• [WORK INSTRUCTIONS] Each record below should be reproduced as it is written, with pictures left out entirely.
INFORMATION SUPPLIED: Begin
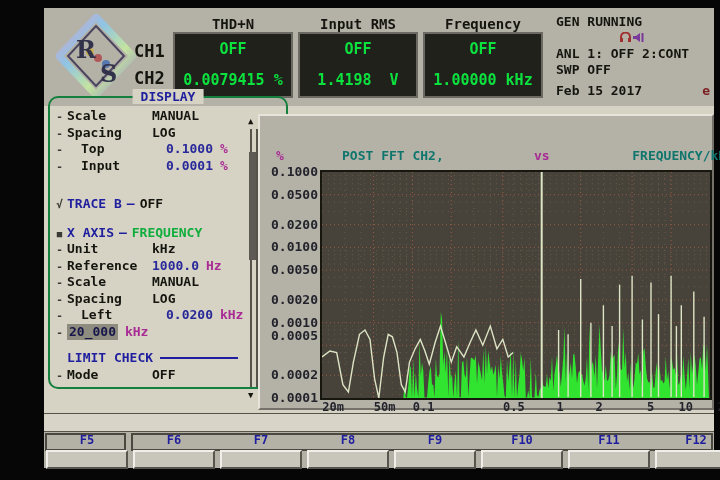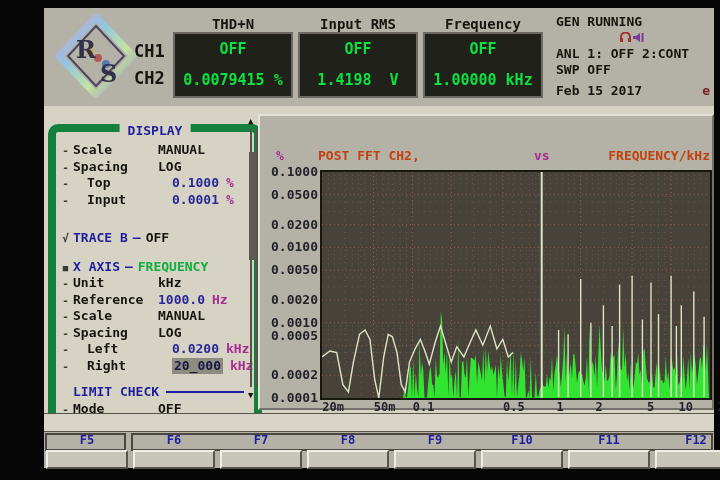--- a/index.html
+++ b/index.html
@@ -15,7 +15,7 @@
   .status-line{font-size:13px;color:#15150f;line-height:16px;white-space:pre;position:relative;}
   
   #body-bg{left:44px;top:106px;width:670px;height:307px;background:#d6d2c4;}
-  #menu-panel{left:48px;top:124px;width:198px;height:289px;border:8px solid #15803d;border-radius:10px;}
+  #menu-panel{left:48px;top:96px;width:198px;height:289px;border:2px solid #15803d;border-radius:10px;padding-left:38px;}
   #menu-title{top:-9px;left:50%;transform:translateX(-50%);background:#d6d2c4;padding:0 8px;
               color:#1e1e9e;font-size:13px;}
   #menu-rows{left:2px;top:10px;width:192px;}

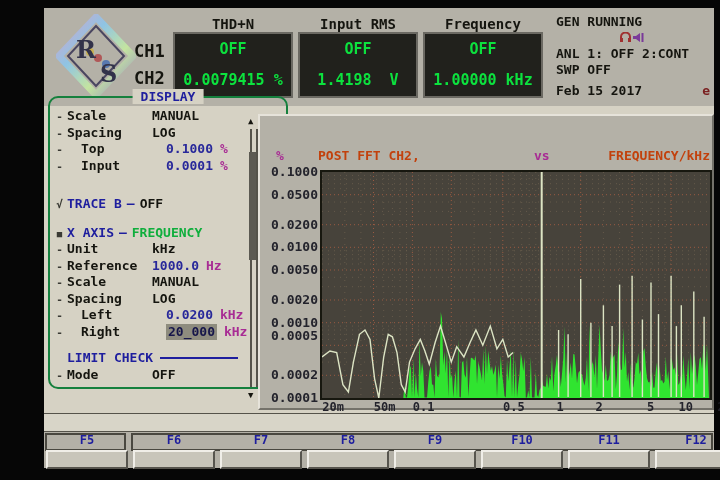--- a/index.html
+++ b/index.html
@@ -45,7 +45,7 @@
   .ytick{left:258px;width:60px;text-align:right;font-size:13px;color:#23232c;height:14px;line-height:14px;}
   .xtick{top:400px;width:44px;text-align:right;font-size:12px;color:#23232c;height:14px;line-height:14px;}
   .chart-title{top:148px;font-size:13px;height:15px;line-height:15px;}
-  .navy{color:#c2410c;} .magenta{color:#a82c94;}
+  .navy{color:#0f766e;margin-left:24px;} .magenta{color:#a82c94;}
   
   #status-bar{left:44px;top:413px;width:670px;height:19px;background:#d8d5c8;
               border-top:1px solid #55534a;border-bottom:1px solid #55534a;

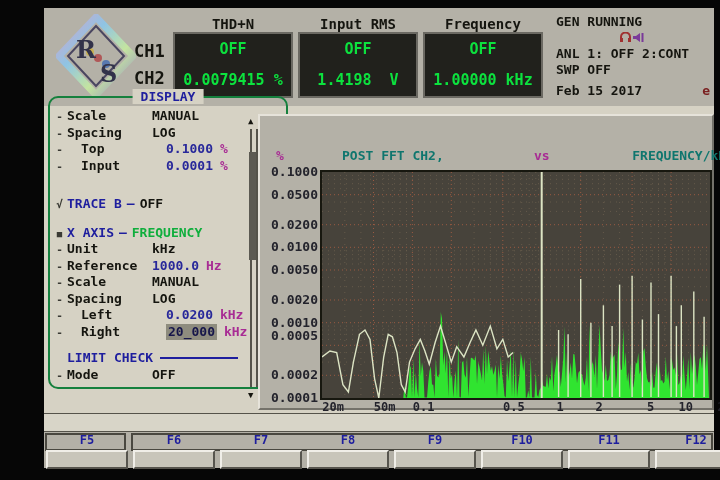--- a/index.html
+++ b/index.html
@@ -139,7 +139,7 @@
         <div class="mrow"><span class="mbul">-</span><span class="mlab lblcol">Scale</span><span class="mval">MANUAL</span></div>
         <div class="mrow"><span class="mbul">-</span><span class="mlab lblcol">Spacing</span><span class="mval">LOG</span></div>
         <div class="mrow sub"><span class="mbul">-</span><span class="mlab lblcol">Left</span><span class="mval num">0.0200</span><span class="munit">kHz</span></div>
-        <div class="mrow sub"><span class="mbul">-</span><span class="mlab lblcol">Right</span><span class="mval edit">20_000</span><span class="munit">kHz</span></div>
+        <div class="mrow sub"><span class="mbul">-</span><span class="mval edit">20_000</span><span class="munit">kHz</span></div>
         <div style="height: 10px;"></div>
         <div class="mrow"><span class="mbul"></span><span class="mlab hdr">LIMIT CHECK</span><div class="mrule"></div></div>
         <div class="mrow"><span class="mbul">-</span><span class="mlab lblcol">Mode</span><span class="mval">OFF</span></div>

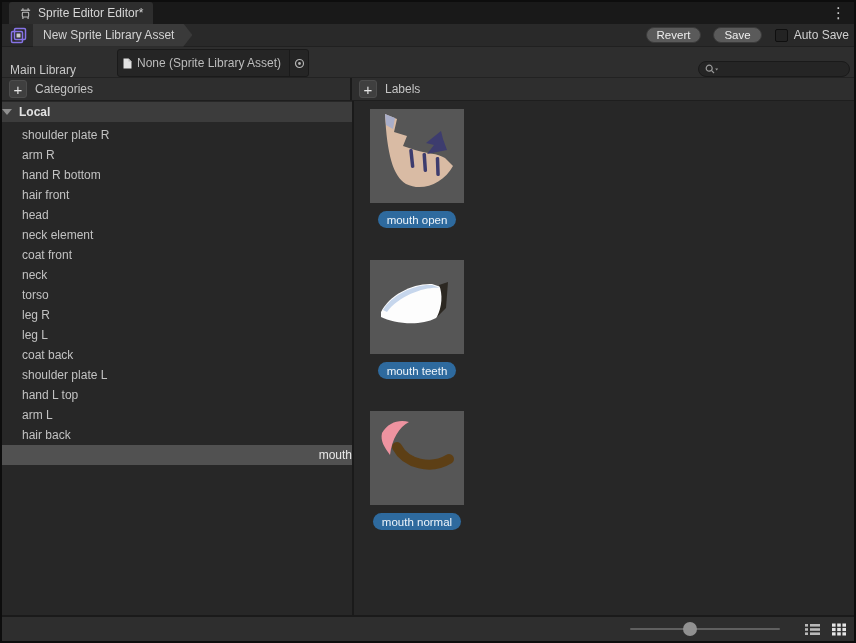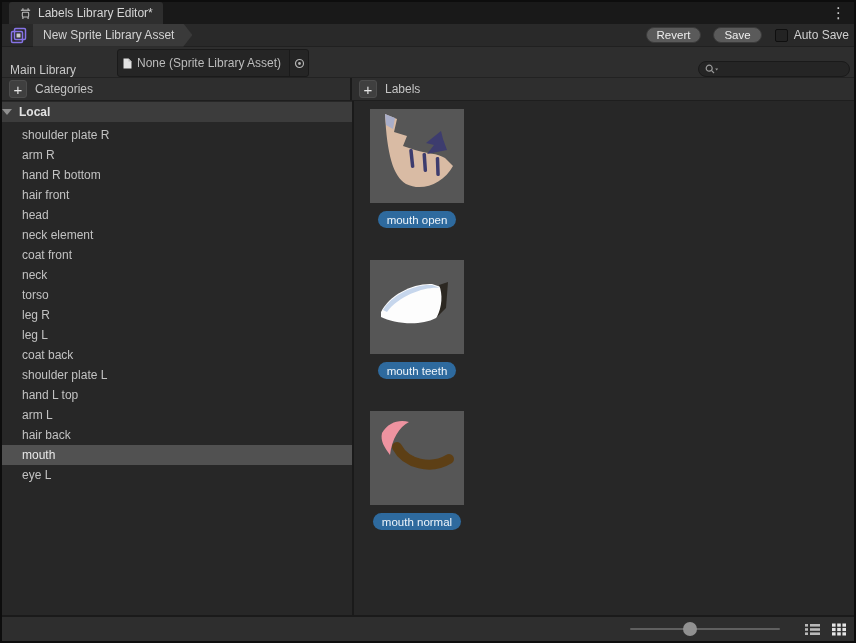--- a/index.html
+++ b/index.html
@@ -87,7 +87,7 @@
         <rect x="3.6" y="5.6" width="6.8" height="5.2" rx="1" stroke="#b8b8b8" stroke-width="1.2" fill="none"></rect>
         <path d="M4.2 13 v-2.2 M9.8 13 v-2.2" stroke="#b8b8b8" stroke-width="1.3" fill="none"></path>
       </svg>
-      <span>Labels Library Editor*</span>
+      <span>Sprite Editor Editor*</span>
     </div>
     <div class="kebab">⋮</div>
   </div>

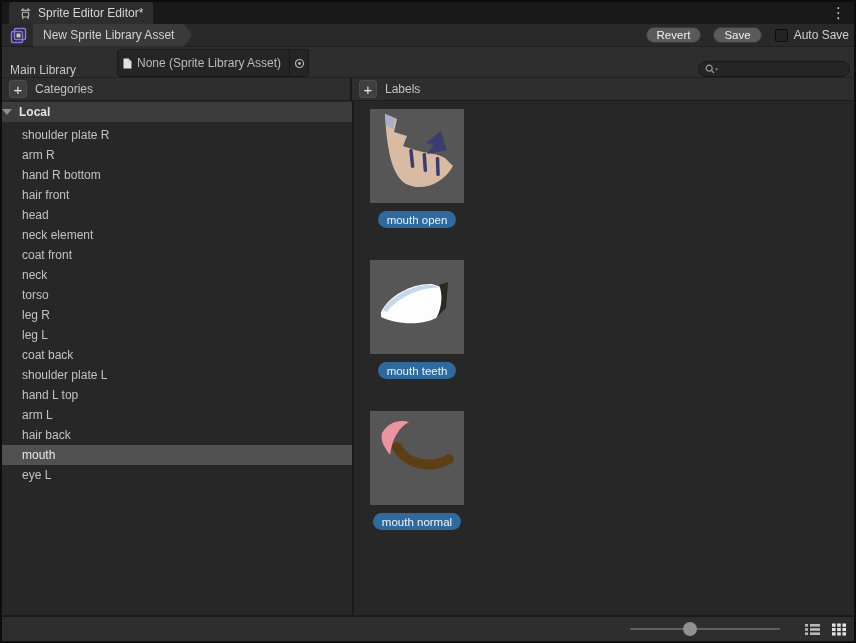--- a/index.html
+++ b/index.html
@@ -59,7 +59,7 @@
   .fold-tri{width:0;height:0;border-left:5px solid transparent;border-right:5px solid transparent;border-top:6px solid #8f8f8f;}
   .cat-list{margin-top:3px;}
   .cat-row{height:20px;line-height:20px;padding-left:20px;color:#c2c2c2;white-space:nowrap;}
-  .cat-row.selected{background:#515151;color:#e8e8e8;}
+  .cat-row.selected{background:#515151;color:#e8e8e8;text-align:right;}
   
   .card-grid{display:flex;gap:32px;flex-direction:column;}
   .label-card{width:94px;display:flex;flex-direction:column;align-items:center;}

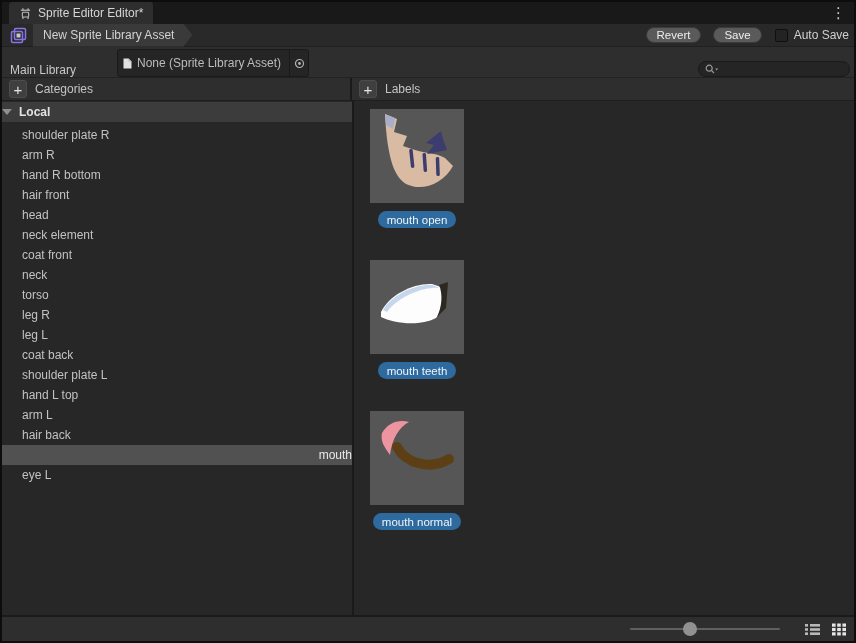--- a/index.html
+++ b/index.html
@@ -172,7 +172,6 @@
           <div class="cat-row">arm L</div>
           <div class="cat-row">hair back</div>
           <div class="cat-row selected">mouth</div>
-          <div class="cat-row">eye L</div>
         </div>
     </div>
     <div class="v-divider"></div>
INFORMATION SUPPLIED: End
• [ANSWER BELOW]
--- a/index.html
+++ b/index.html
@@ -15,7 +15,7 @@
   .status-line{font-size:13px;color:#15150f;line-height:16px;white-space:pre;position:relative;}
   
   #body-bg{left:44px;top:106px;width:670px;height:307px;background:#d6d2c4;}
-  #menu-panel{left:48px;top:124px;width:198px;height:289px;border:8px solid #15803d;border-radius:10px;}
+  #menu-panel{left:48px;top:96px;width:198px;height:289px;border:2px solid #15803d;border-radius:10px;padding-left:38px;}
   #menu-title{top:-9px;left:50%;transform:translateX(-50%);background:#d6d2c4;padding:0 8px;
               color:#1e1e9e;font-size:13px;}
   #menu-rows{left:2px;top:10px;width:192px;}

--- a/index.html
+++ b/index.html
@@ -45,7 +45,7 @@
   .ytick{left:258px;width:60px;text-align:right;font-size:13px;color:#23232c;height:14px;line-height:14px;}
   .xtick{top:400px;width:44px;text-align:right;font-size:12px;color:#23232c;height:14px;line-height:14px;}
   .chart-title{top:148px;font-size:13px;height:15px;line-height:15px;}
-  .navy{color:#c2410c;} .magenta{color:#a82c94;}
+  .navy{color:#0f766e;margin-left:24px;} .magenta{color:#a82c94;}
   
   #status-bar{left:44px;top:413px;width:670px;height:19px;background:#d8d5c8;
               border-top:1px solid #55534a;border-bottom:1px solid #55534a;

--- a/index.html
+++ b/index.html
@@ -139,7 +139,7 @@
         <div class="mrow"><span class="mbul">-</span><span class="mlab lblcol">Scale</span><span class="mval">MANUAL</span></div>
         <div class="mrow"><span class="mbul">-</span><span class="mlab lblcol">Spacing</span><span class="mval">LOG</span></div>
         <div class="mrow sub"><span class="mbul">-</span><span class="mlab lblcol">Left</span><span class="mval num">0.0200</span><span class="munit">kHz</span></div>
-        <div class="mrow sub"><span class="mbul">-</span><span class="mlab lblcol">Right</span><span class="mval edit">20_000</span><span class="munit">kHz</span></div>
+        <div class="mrow sub"><span class="mbul">-</span><span class="mval edit">20_000</span><span class="munit">kHz</span></div>
         <div style="height: 10px;"></div>
         <div class="mrow"><span class="mbul"></span><span class="mlab hdr">LIMIT CHECK</span><div class="mrule"></div></div>
         <div class="mrow"><span class="mbul">-</span><span class="mlab lblcol">Mode</span><span class="mval">OFF</span></div>

--- a/index.html
+++ b/index.html
@@ -87,7 +87,7 @@
         <rect x="3.6" y="5.6" width="6.8" height="5.2" rx="1" stroke="#b8b8b8" stroke-width="1.2" fill="none"></rect>
         <path d="M4.2 13 v-2.2 M9.8 13 v-2.2" stroke="#b8b8b8" stroke-width="1.3" fill="none"></path>
       </svg>
-      <span>Labels Library Editor*</span>
+      <span>Sprite Editor Editor*</span>
     </div>
     <div class="kebab">⋮</div>
   </div>

--- a/index.html
+++ b/index.html
@@ -59,7 +59,7 @@
   .fold-tri{width:0;height:0;border-left:5px solid transparent;border-right:5px solid transparent;border-top:6px solid #8f8f8f;}
   .cat-list{margin-top:3px;}
   .cat-row{height:20px;line-height:20px;padding-left:20px;color:#c2c2c2;white-space:nowrap;}
-  .cat-row.selected{background:#515151;color:#e8e8e8;}
+  .cat-row.selected{background:#515151;color:#e8e8e8;text-align:right;}
   
   .card-grid{display:flex;gap:32px;flex-direction:column;}
   .label-card{width:94px;display:flex;flex-direction:column;align-items:center;}

--- a/index.html
+++ b/index.html
@@ -172,7 +172,6 @@
           <div class="cat-row">arm L</div>
           <div class="cat-row">hair back</div>
           <div class="cat-row selected">mouth</div>
-          <div class="cat-row">eye L</div>
         </div>
     </div>
     <div class="v-divider"></div>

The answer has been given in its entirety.